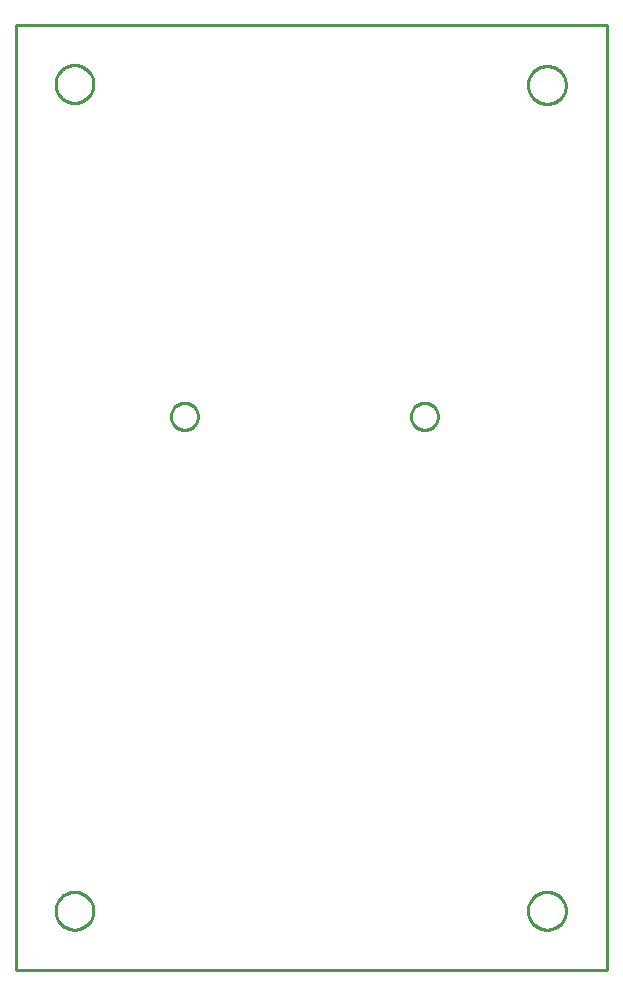
<source format=gbr>
G04 EAGLE Gerber RS-274X export*
G75*
%MOMM*%
%FSLAX34Y34*%
%LPD*%
%IN*%
%IPPOS*%
%AMOC8*
5,1,8,0,0,1.08239X$1,22.5*%
G01*
%ADD10C,0.254000*%


D10*
X0Y0D02*
X500000Y0D01*
X500000Y800000D01*
X0Y800000D01*
X0Y0D01*
X65200Y749476D02*
X65132Y748431D01*
X64995Y747392D01*
X64790Y746365D01*
X64519Y745353D01*
X64183Y744361D01*
X63782Y743393D01*
X63318Y742454D01*
X62795Y741546D01*
X62213Y740675D01*
X61575Y739844D01*
X60884Y739057D01*
X60143Y738316D01*
X59356Y737625D01*
X58525Y736988D01*
X57654Y736406D01*
X56746Y735882D01*
X55807Y735418D01*
X54839Y735017D01*
X53847Y734681D01*
X52835Y734410D01*
X51808Y734205D01*
X50769Y734069D01*
X49724Y734000D01*
X48676Y734000D01*
X47631Y734069D01*
X46592Y734205D01*
X45565Y734410D01*
X44553Y734681D01*
X43561Y735017D01*
X42593Y735418D01*
X41654Y735882D01*
X40746Y736406D01*
X39875Y736988D01*
X39044Y737625D01*
X38257Y738316D01*
X37516Y739057D01*
X36825Y739844D01*
X36188Y740675D01*
X35606Y741546D01*
X35082Y742454D01*
X34618Y743393D01*
X34217Y744361D01*
X33881Y745353D01*
X33610Y746365D01*
X33405Y747392D01*
X33269Y748431D01*
X33200Y749476D01*
X33200Y750524D01*
X33269Y751569D01*
X33405Y752608D01*
X33610Y753635D01*
X33881Y754647D01*
X34217Y755639D01*
X34618Y756607D01*
X35082Y757546D01*
X35606Y758454D01*
X36188Y759325D01*
X36825Y760156D01*
X37516Y760943D01*
X38257Y761684D01*
X39044Y762375D01*
X39875Y763013D01*
X40746Y763595D01*
X41654Y764118D01*
X42593Y764582D01*
X43561Y764983D01*
X44553Y765319D01*
X45565Y765590D01*
X46592Y765795D01*
X47631Y765932D01*
X48676Y766000D01*
X49724Y766000D01*
X50769Y765932D01*
X51808Y765795D01*
X52835Y765590D01*
X53847Y765319D01*
X54839Y764983D01*
X55807Y764582D01*
X56746Y764118D01*
X57654Y763595D01*
X58525Y763013D01*
X59356Y762375D01*
X60143Y761684D01*
X60884Y760943D01*
X61575Y760156D01*
X62213Y759325D01*
X62795Y758454D01*
X63318Y757546D01*
X63782Y756607D01*
X64183Y755639D01*
X64519Y754647D01*
X64790Y753635D01*
X64995Y752608D01*
X65132Y751569D01*
X65200Y750524D01*
X65200Y749476D01*
X65200Y49476D02*
X65132Y48431D01*
X64995Y47392D01*
X64790Y46365D01*
X64519Y45353D01*
X64183Y44361D01*
X63782Y43393D01*
X63318Y42454D01*
X62795Y41546D01*
X62213Y40675D01*
X61575Y39844D01*
X60884Y39057D01*
X60143Y38316D01*
X59356Y37625D01*
X58525Y36988D01*
X57654Y36406D01*
X56746Y35882D01*
X55807Y35418D01*
X54839Y35017D01*
X53847Y34681D01*
X52835Y34410D01*
X51808Y34205D01*
X50769Y34069D01*
X49724Y34000D01*
X48676Y34000D01*
X47631Y34069D01*
X46592Y34205D01*
X45565Y34410D01*
X44553Y34681D01*
X43561Y35017D01*
X42593Y35418D01*
X41654Y35882D01*
X40746Y36406D01*
X39875Y36988D01*
X39044Y37625D01*
X38257Y38316D01*
X37516Y39057D01*
X36825Y39844D01*
X36188Y40675D01*
X35606Y41546D01*
X35082Y42454D01*
X34618Y43393D01*
X34217Y44361D01*
X33881Y45353D01*
X33610Y46365D01*
X33405Y47392D01*
X33269Y48431D01*
X33200Y49476D01*
X33200Y50524D01*
X33269Y51569D01*
X33405Y52608D01*
X33610Y53635D01*
X33881Y54647D01*
X34217Y55639D01*
X34618Y56607D01*
X35082Y57546D01*
X35606Y58454D01*
X36188Y59325D01*
X36825Y60156D01*
X37516Y60943D01*
X38257Y61684D01*
X39044Y62375D01*
X39875Y63013D01*
X40746Y63595D01*
X41654Y64118D01*
X42593Y64582D01*
X43561Y64983D01*
X44553Y65319D01*
X45565Y65590D01*
X46592Y65795D01*
X47631Y65932D01*
X48676Y66000D01*
X49724Y66000D01*
X50769Y65932D01*
X51808Y65795D01*
X52835Y65590D01*
X53847Y65319D01*
X54839Y64983D01*
X55807Y64582D01*
X56746Y64118D01*
X57654Y63595D01*
X58525Y63013D01*
X59356Y62375D01*
X60143Y61684D01*
X60884Y60943D01*
X61575Y60156D01*
X62213Y59325D01*
X62795Y58454D01*
X63318Y57546D01*
X63782Y56607D01*
X64183Y55639D01*
X64519Y54647D01*
X64790Y53635D01*
X64995Y52608D01*
X65132Y51569D01*
X65200Y50524D01*
X65200Y49476D01*
X465200Y49476D02*
X465132Y48431D01*
X464995Y47392D01*
X464790Y46365D01*
X464519Y45353D01*
X464183Y44361D01*
X463782Y43393D01*
X463318Y42454D01*
X462795Y41546D01*
X462213Y40675D01*
X461575Y39844D01*
X460884Y39057D01*
X460143Y38316D01*
X459356Y37625D01*
X458525Y36988D01*
X457654Y36406D01*
X456746Y35882D01*
X455807Y35418D01*
X454839Y35017D01*
X453847Y34681D01*
X452835Y34410D01*
X451808Y34205D01*
X450769Y34069D01*
X449724Y34000D01*
X448676Y34000D01*
X447631Y34069D01*
X446592Y34205D01*
X445565Y34410D01*
X444553Y34681D01*
X443561Y35017D01*
X442593Y35418D01*
X441654Y35882D01*
X440746Y36406D01*
X439875Y36988D01*
X439044Y37625D01*
X438257Y38316D01*
X437516Y39057D01*
X436825Y39844D01*
X436188Y40675D01*
X435606Y41546D01*
X435082Y42454D01*
X434618Y43393D01*
X434217Y44361D01*
X433881Y45353D01*
X433610Y46365D01*
X433405Y47392D01*
X433269Y48431D01*
X433200Y49476D01*
X433200Y50524D01*
X433269Y51569D01*
X433405Y52608D01*
X433610Y53635D01*
X433881Y54647D01*
X434217Y55639D01*
X434618Y56607D01*
X435082Y57546D01*
X435606Y58454D01*
X436188Y59325D01*
X436825Y60156D01*
X437516Y60943D01*
X438257Y61684D01*
X439044Y62375D01*
X439875Y63013D01*
X440746Y63595D01*
X441654Y64118D01*
X442593Y64582D01*
X443561Y64983D01*
X444553Y65319D01*
X445565Y65590D01*
X446592Y65795D01*
X447631Y65932D01*
X448676Y66000D01*
X449724Y66000D01*
X450769Y65932D01*
X451808Y65795D01*
X452835Y65590D01*
X453847Y65319D01*
X454839Y64983D01*
X455807Y64582D01*
X456746Y64118D01*
X457654Y63595D01*
X458525Y63013D01*
X459356Y62375D01*
X460143Y61684D01*
X460884Y60943D01*
X461575Y60156D01*
X462213Y59325D01*
X462795Y58454D01*
X463318Y57546D01*
X463782Y56607D01*
X464183Y55639D01*
X464519Y54647D01*
X464790Y53635D01*
X464995Y52608D01*
X465132Y51569D01*
X465200Y50524D01*
X465200Y49476D01*
X465200Y748676D02*
X465132Y747631D01*
X464995Y746592D01*
X464790Y745565D01*
X464519Y744553D01*
X464183Y743561D01*
X463782Y742593D01*
X463318Y741654D01*
X462795Y740746D01*
X462213Y739875D01*
X461575Y739044D01*
X460884Y738257D01*
X460143Y737516D01*
X459356Y736825D01*
X458525Y736188D01*
X457654Y735606D01*
X456746Y735082D01*
X455807Y734618D01*
X454839Y734217D01*
X453847Y733881D01*
X452835Y733610D01*
X451808Y733405D01*
X450769Y733269D01*
X449724Y733200D01*
X448676Y733200D01*
X447631Y733269D01*
X446592Y733405D01*
X445565Y733610D01*
X444553Y733881D01*
X443561Y734217D01*
X442593Y734618D01*
X441654Y735082D01*
X440746Y735606D01*
X439875Y736188D01*
X439044Y736825D01*
X438257Y737516D01*
X437516Y738257D01*
X436825Y739044D01*
X436188Y739875D01*
X435606Y740746D01*
X435082Y741654D01*
X434618Y742593D01*
X434217Y743561D01*
X433881Y744553D01*
X433610Y745565D01*
X433405Y746592D01*
X433269Y747631D01*
X433200Y748676D01*
X433200Y749724D01*
X433269Y750769D01*
X433405Y751808D01*
X433610Y752835D01*
X433881Y753847D01*
X434217Y754839D01*
X434618Y755807D01*
X435082Y756746D01*
X435606Y757654D01*
X436188Y758525D01*
X436825Y759356D01*
X437516Y760143D01*
X438257Y760884D01*
X439044Y761575D01*
X439875Y762213D01*
X440746Y762795D01*
X441654Y763318D01*
X442593Y763782D01*
X443561Y764183D01*
X444553Y764519D01*
X445565Y764790D01*
X446592Y764995D01*
X447631Y765132D01*
X448676Y765200D01*
X449724Y765200D01*
X450769Y765132D01*
X451808Y764995D01*
X452835Y764790D01*
X453847Y764519D01*
X454839Y764183D01*
X455807Y763782D01*
X456746Y763318D01*
X457654Y762795D01*
X458525Y762213D01*
X459356Y761575D01*
X460143Y760884D01*
X460884Y760143D01*
X461575Y759356D01*
X462213Y758525D01*
X462795Y757654D01*
X463318Y756746D01*
X463782Y755807D01*
X464183Y754839D01*
X464519Y753847D01*
X464790Y752835D01*
X464995Y751808D01*
X465132Y750769D01*
X465200Y749724D01*
X465200Y748676D01*
X344991Y457200D02*
X344096Y457270D01*
X343208Y457411D01*
X342335Y457621D01*
X341481Y457898D01*
X340651Y458242D01*
X339851Y458650D01*
X339085Y459119D01*
X338358Y459647D01*
X337675Y460230D01*
X337040Y460865D01*
X336457Y461548D01*
X335929Y462275D01*
X335460Y463041D01*
X335052Y463841D01*
X334708Y464671D01*
X334431Y465525D01*
X334221Y466398D01*
X334080Y467286D01*
X334010Y468181D01*
X334010Y469079D01*
X334080Y469975D01*
X334221Y470862D01*
X334431Y471735D01*
X334708Y472589D01*
X335052Y473419D01*
X335460Y474219D01*
X335929Y474985D01*
X336457Y475712D01*
X337040Y476395D01*
X337675Y477030D01*
X338358Y477613D01*
X339085Y478141D01*
X339851Y478610D01*
X340651Y479018D01*
X341481Y479362D01*
X342335Y479639D01*
X343208Y479849D01*
X344096Y479990D01*
X344991Y480060D01*
X345889Y480060D01*
X346785Y479990D01*
X347672Y479849D01*
X348545Y479639D01*
X349399Y479362D01*
X350229Y479018D01*
X351029Y478610D01*
X351795Y478141D01*
X352522Y477613D01*
X353205Y477030D01*
X353840Y476395D01*
X354423Y475712D01*
X354951Y474985D01*
X355420Y474219D01*
X355828Y473419D01*
X356172Y472589D01*
X356449Y471735D01*
X356659Y470862D01*
X356800Y469975D01*
X356870Y469079D01*
X356870Y468181D01*
X356800Y467286D01*
X356659Y466398D01*
X356449Y465525D01*
X356172Y464671D01*
X355828Y463841D01*
X355420Y463041D01*
X354951Y462275D01*
X354423Y461548D01*
X353840Y460865D01*
X353205Y460230D01*
X352522Y459647D01*
X351795Y459119D01*
X351029Y458650D01*
X350229Y458242D01*
X349399Y457898D01*
X348545Y457621D01*
X347672Y457411D01*
X346785Y457270D01*
X345889Y457200D01*
X344991Y457200D01*
X141791Y457200D02*
X140896Y457270D01*
X140008Y457411D01*
X139135Y457621D01*
X138281Y457898D01*
X137451Y458242D01*
X136651Y458650D01*
X135885Y459119D01*
X135158Y459647D01*
X134475Y460230D01*
X133840Y460865D01*
X133257Y461548D01*
X132729Y462275D01*
X132260Y463041D01*
X131852Y463841D01*
X131508Y464671D01*
X131231Y465525D01*
X131021Y466398D01*
X130880Y467286D01*
X130810Y468181D01*
X130810Y469079D01*
X130880Y469975D01*
X131021Y470862D01*
X131231Y471735D01*
X131508Y472589D01*
X131852Y473419D01*
X132260Y474219D01*
X132729Y474985D01*
X133257Y475712D01*
X133840Y476395D01*
X134475Y477030D01*
X135158Y477613D01*
X135885Y478141D01*
X136651Y478610D01*
X137451Y479018D01*
X138281Y479362D01*
X139135Y479639D01*
X140008Y479849D01*
X140896Y479990D01*
X141791Y480060D01*
X142689Y480060D01*
X143585Y479990D01*
X144472Y479849D01*
X145345Y479639D01*
X146199Y479362D01*
X147029Y479018D01*
X147829Y478610D01*
X148595Y478141D01*
X149322Y477613D01*
X150005Y477030D01*
X150640Y476395D01*
X151223Y475712D01*
X151751Y474985D01*
X152220Y474219D01*
X152628Y473419D01*
X152972Y472589D01*
X153249Y471735D01*
X153459Y470862D01*
X153600Y469975D01*
X153670Y469079D01*
X153670Y468181D01*
X153600Y467286D01*
X153459Y466398D01*
X153249Y465525D01*
X152972Y464671D01*
X152628Y463841D01*
X152220Y463041D01*
X151751Y462275D01*
X151223Y461548D01*
X150640Y460865D01*
X150005Y460230D01*
X149322Y459647D01*
X148595Y459119D01*
X147829Y458650D01*
X147029Y458242D01*
X146199Y457898D01*
X145345Y457621D01*
X144472Y457411D01*
X143585Y457270D01*
X142689Y457200D01*
X141791Y457200D01*
M02*

</source>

**Action item**
Keeping both end lines, retype exactly the lines from the first line of the material through the line that contains "X33881Y745353D01*", but not the pictures.

**Exercise output**
<source format=gbr>
G04 EAGLE Gerber RS-274X export*
G75*
%MOMM*%
%FSLAX34Y34*%
%LPD*%
%IN*%
%IPPOS*%
%AMOC8*
5,1,8,0,0,1.08239X$1,22.5*%
G01*
%ADD10C,0.254000*%


D10*
X0Y0D02*
X500000Y0D01*
X500000Y800000D01*
X0Y800000D01*
X0Y0D01*
X65200Y749476D02*
X65132Y748431D01*
X64995Y747392D01*
X64790Y746365D01*
X64519Y745353D01*
X64183Y744361D01*
X63782Y743393D01*
X63318Y742454D01*
X62795Y741546D01*
X62213Y740675D01*
X61575Y739844D01*
X60884Y739057D01*
X60143Y738316D01*
X59356Y737625D01*
X58525Y736988D01*
X57654Y736406D01*
X56746Y735882D01*
X55807Y735418D01*
X54839Y735017D01*
X53847Y734681D01*
X52835Y734410D01*
X51808Y734205D01*
X50769Y734069D01*
X49724Y734000D01*
X48676Y734000D01*
X47631Y734069D01*
X46592Y734205D01*
X45565Y734410D01*
X44553Y734681D01*
X43561Y735017D01*
X42593Y735418D01*
X41654Y735882D01*
X40746Y736406D01*
X39875Y736988D01*
X39044Y737625D01*
X38257Y738316D01*
X37516Y739057D01*
X36825Y739844D01*
X36188Y740675D01*
X35606Y741546D01*
X35082Y742454D01*
X34618Y743393D01*
X34217Y744361D01*
X33881Y745353D01*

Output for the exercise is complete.